It is not easy to have classical musicians in your family, especially not if those classical musicians are your parents, grandparents, aunts and uncles, and you are a 13 year old girl wanting desperately to fit in at your junior high, an institution of such social bias and rampant class-ism that John Hughes himself might have turned away in shame.

The classical musicians want you to be like them. They want you to play an instrument in the school orchestra, basically marking you for death, and they want you to listen to nice pretty records of nice classical music, just like the kind they play for a living. They do not want you to be like the other kids, the kids with their tapes of Guns n’ Roses and Morrisey, Madonna and Depeche Mode: that kind of music is garbage, they will say.

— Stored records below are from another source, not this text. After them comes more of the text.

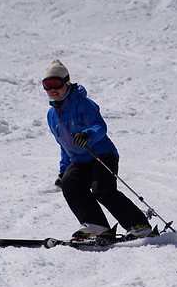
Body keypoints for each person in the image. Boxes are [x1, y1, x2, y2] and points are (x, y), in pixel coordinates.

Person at [42, 59, 153, 240]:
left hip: (101, 154)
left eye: (57, 83)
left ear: (66, 82)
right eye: (47, 85)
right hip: (79, 161)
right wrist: (63, 171)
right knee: (70, 183)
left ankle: (138, 225)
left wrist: (87, 135)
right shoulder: (51, 115)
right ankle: (96, 226)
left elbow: (99, 126)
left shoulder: (83, 104)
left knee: (102, 190)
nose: (52, 89)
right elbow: (64, 146)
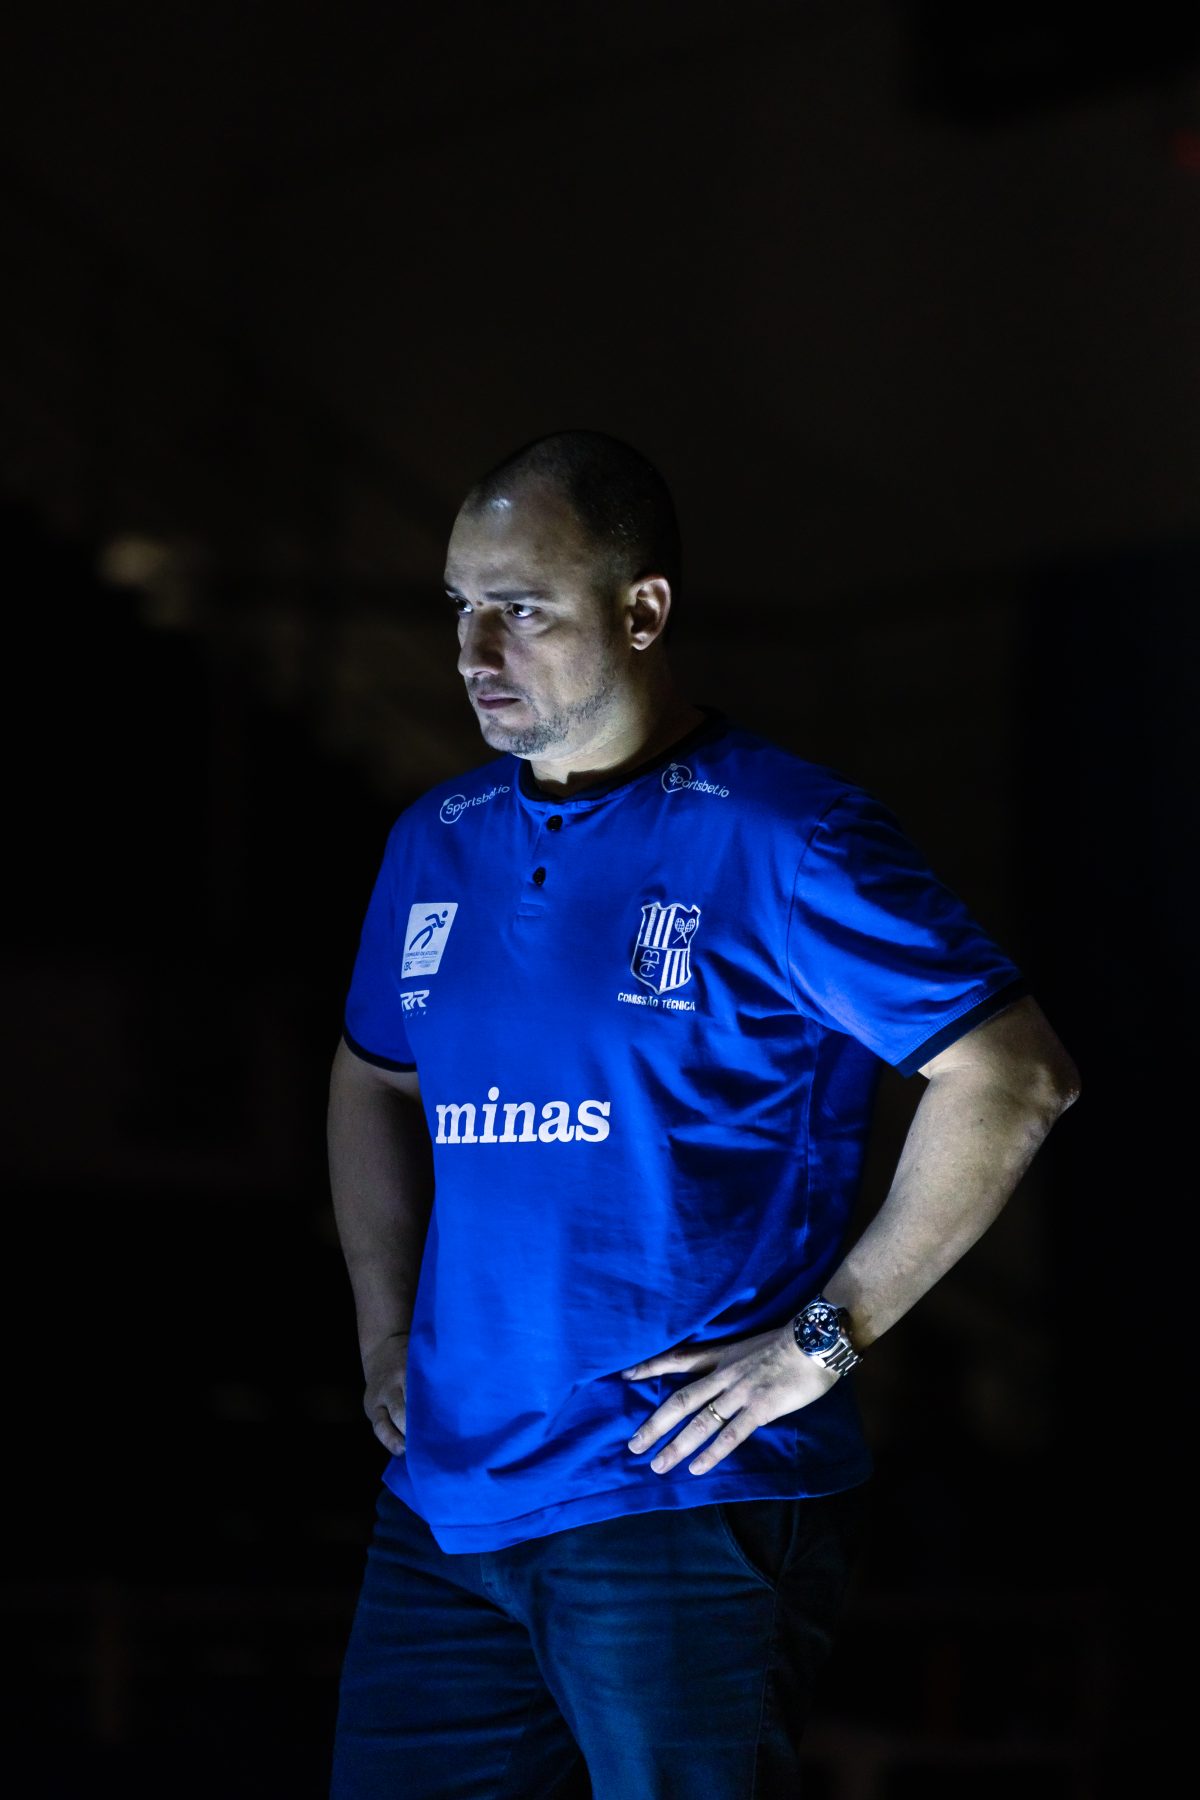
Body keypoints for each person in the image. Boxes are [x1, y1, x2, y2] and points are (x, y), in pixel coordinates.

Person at [326, 429, 1080, 1799]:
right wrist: (385, 1327)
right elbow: (372, 1076)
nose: (474, 650)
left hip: (684, 1497)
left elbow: (1014, 1073)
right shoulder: (434, 840)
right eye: (459, 606)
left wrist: (825, 1342)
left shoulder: (787, 836)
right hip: (445, 1503)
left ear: (643, 610)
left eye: (522, 609)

So you grow up a little warped, a little lustful for the things you’ve never had: cable TV, sugared cereal, video games. When you are at one of your many babysitting jobs, you drink in MTV and try to grab as much pop culture knowledge from that short encounter as you can, after the kids are asleep but before you are whisked away again, back to the land where your cello sits in the corner and your parents and grandparents and aunts and uncles have painted that corner in expectation.

But then, while lying on a hillside overlooking an outdoor amphitheater where your parents are playing their annual Fourth of July concert, you accidentally discover the most beautiful piece of music ever written. And to your horror, it is a piece of classical music.

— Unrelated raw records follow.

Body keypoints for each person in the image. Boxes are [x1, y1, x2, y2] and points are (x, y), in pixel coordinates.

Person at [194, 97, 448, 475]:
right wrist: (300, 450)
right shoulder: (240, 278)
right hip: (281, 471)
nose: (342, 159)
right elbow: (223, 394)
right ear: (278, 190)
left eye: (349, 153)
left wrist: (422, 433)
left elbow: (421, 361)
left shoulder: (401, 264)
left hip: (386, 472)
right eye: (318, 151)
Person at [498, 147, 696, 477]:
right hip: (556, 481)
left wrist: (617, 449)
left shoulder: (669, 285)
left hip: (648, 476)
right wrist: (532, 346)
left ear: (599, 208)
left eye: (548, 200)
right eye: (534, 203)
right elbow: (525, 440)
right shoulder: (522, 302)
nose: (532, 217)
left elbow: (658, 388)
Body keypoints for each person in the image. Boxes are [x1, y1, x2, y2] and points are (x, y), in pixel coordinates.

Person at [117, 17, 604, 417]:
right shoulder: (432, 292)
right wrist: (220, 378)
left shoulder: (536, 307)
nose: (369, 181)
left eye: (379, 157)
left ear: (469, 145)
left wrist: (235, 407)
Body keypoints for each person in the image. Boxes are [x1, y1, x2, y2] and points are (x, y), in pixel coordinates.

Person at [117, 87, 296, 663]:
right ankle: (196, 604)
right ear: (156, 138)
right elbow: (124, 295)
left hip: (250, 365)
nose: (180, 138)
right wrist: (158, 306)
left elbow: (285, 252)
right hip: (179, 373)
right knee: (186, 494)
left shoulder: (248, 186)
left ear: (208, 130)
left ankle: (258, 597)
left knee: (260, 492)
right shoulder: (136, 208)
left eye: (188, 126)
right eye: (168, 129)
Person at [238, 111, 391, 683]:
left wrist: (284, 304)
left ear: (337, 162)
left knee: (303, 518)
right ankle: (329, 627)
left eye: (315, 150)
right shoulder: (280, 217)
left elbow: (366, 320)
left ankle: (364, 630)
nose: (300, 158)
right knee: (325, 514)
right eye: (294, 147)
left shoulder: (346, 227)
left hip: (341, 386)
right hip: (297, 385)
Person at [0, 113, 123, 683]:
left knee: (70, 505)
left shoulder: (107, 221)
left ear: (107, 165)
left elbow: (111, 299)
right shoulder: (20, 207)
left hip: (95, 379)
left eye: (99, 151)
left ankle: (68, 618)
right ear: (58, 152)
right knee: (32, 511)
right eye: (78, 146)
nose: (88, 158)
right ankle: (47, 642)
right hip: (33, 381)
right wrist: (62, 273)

It is a song filled with anticipation. You’ve heard it every year since you were too young to listen, and you know the song means the concert is almost over; that when it ends, the fireworks will go off and you will fold up the blanket and clean up the trash from Kentucky Fried Chicken and meet your parents at the stage door to drive back to your bedroom where you can turn up the radio and try to forget your lineage of pain. Thus, the song starts off as an ending. But soon you realize that the song itself begins something of its own, something that you now, years later, listen to just as loud as you listen to your garbage rock n’ roll: the song is the “1812 Overture,” by Piotr Ilyich Tchaikovsky.

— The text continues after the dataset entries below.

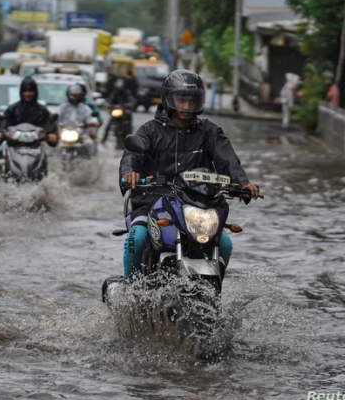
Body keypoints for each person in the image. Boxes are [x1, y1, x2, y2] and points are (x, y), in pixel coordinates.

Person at [120, 69, 261, 281]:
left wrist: (243, 184)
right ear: (169, 98)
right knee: (136, 238)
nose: (186, 106)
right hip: (153, 202)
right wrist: (129, 173)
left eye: (192, 101)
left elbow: (228, 160)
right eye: (181, 99)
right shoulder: (149, 130)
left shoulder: (209, 131)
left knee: (224, 244)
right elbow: (131, 155)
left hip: (196, 205)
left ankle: (214, 292)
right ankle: (128, 289)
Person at [0, 76, 58, 147]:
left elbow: (50, 126)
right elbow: (4, 122)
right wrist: (0, 132)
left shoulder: (42, 111)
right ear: (21, 92)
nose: (27, 94)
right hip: (15, 146)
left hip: (36, 147)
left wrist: (52, 135)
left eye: (30, 91)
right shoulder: (12, 109)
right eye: (25, 91)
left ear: (35, 92)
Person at [102, 79, 137, 145]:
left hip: (124, 111)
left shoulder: (127, 92)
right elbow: (110, 100)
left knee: (129, 116)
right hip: (116, 111)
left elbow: (131, 100)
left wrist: (130, 104)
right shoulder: (115, 93)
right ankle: (104, 139)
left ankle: (130, 131)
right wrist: (108, 104)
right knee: (109, 124)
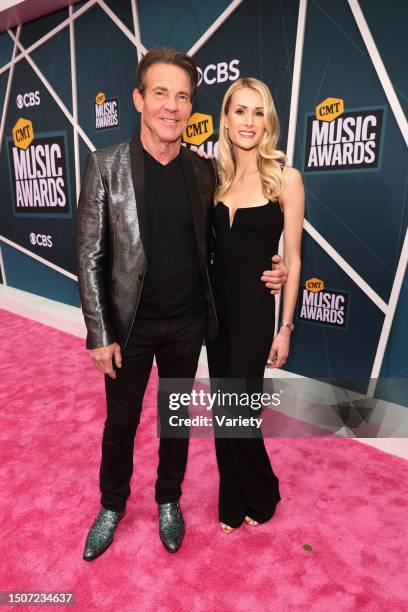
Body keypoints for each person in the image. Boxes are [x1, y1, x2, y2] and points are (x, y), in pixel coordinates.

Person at [76, 48, 288, 559]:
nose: (172, 106)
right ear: (139, 99)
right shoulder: (107, 166)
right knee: (121, 422)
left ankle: (168, 500)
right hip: (129, 329)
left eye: (183, 96)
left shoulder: (203, 171)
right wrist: (99, 333)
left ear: (192, 106)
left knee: (175, 419)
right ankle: (111, 505)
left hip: (189, 323)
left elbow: (229, 238)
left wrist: (273, 263)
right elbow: (89, 254)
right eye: (161, 93)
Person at [205, 78, 304, 533]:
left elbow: (295, 256)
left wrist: (285, 326)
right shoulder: (214, 177)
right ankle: (234, 496)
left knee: (238, 409)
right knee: (222, 407)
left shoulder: (285, 178)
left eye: (258, 112)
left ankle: (262, 491)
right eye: (240, 111)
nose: (249, 121)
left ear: (269, 121)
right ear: (225, 119)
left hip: (253, 312)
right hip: (213, 313)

It starts, just strings, so quietly you can barely hear. Strokes of nobility, of pride, and then, little by little, the other instruments awaken. The cellos take the lead in a minor key, tension mounting, the violins echoing, and then it is the French horns, booming a warning out over what you now know is a battlefield about to combust, and it does, with a cymbal crash and a bass line with the morbid drone of hell. Then the vision of the piece widens, and we take in an entire country: mountains and farmland and into the home of the common man, the man whose life this war is going to tear apart, the tango he dances around the fire, the beautiful maiden he kisses as he goes off to battle, and all seems quite lost as the strings escalate once again and are joined by an angry timpaniŠ

And then: a quiet horn. And you know that everything is going to end, right now, right at this moment the fate of the free world hangs in the balance of a fragile trumpet, and then the cannons begin and the battle has ended and we watch — as the entire orchestra arpeggios down for what seems an eternity — the final flag break loose from its staff and rise on the wind and then fall to the bloody ground where, yes! Our common man has prevailed! And the celebration can begin, and it does, with church bells and cymbal crashes and a marching beat of victorious soldiers entering the town to the peals of joyous cannons, cannons that this time announce all is well! Our men have come home! And the end of the piece takes forever, no one wanting to give up and play that last note, the bells and the brass holding, holding, as the strings find one more variant, and then it is over, done.

And you are left, spent, sweating, lying on the floor of your apartment with a pain in your shoulder from conducting just a little too vigorously during the last cannon part. But it was worth it. And now, of course, there are no fireworks, but you can still feel the breeze from that hillside and imagine that your parents are just yards away, packing up their instruments and jingling the car keys to say, let’s go home.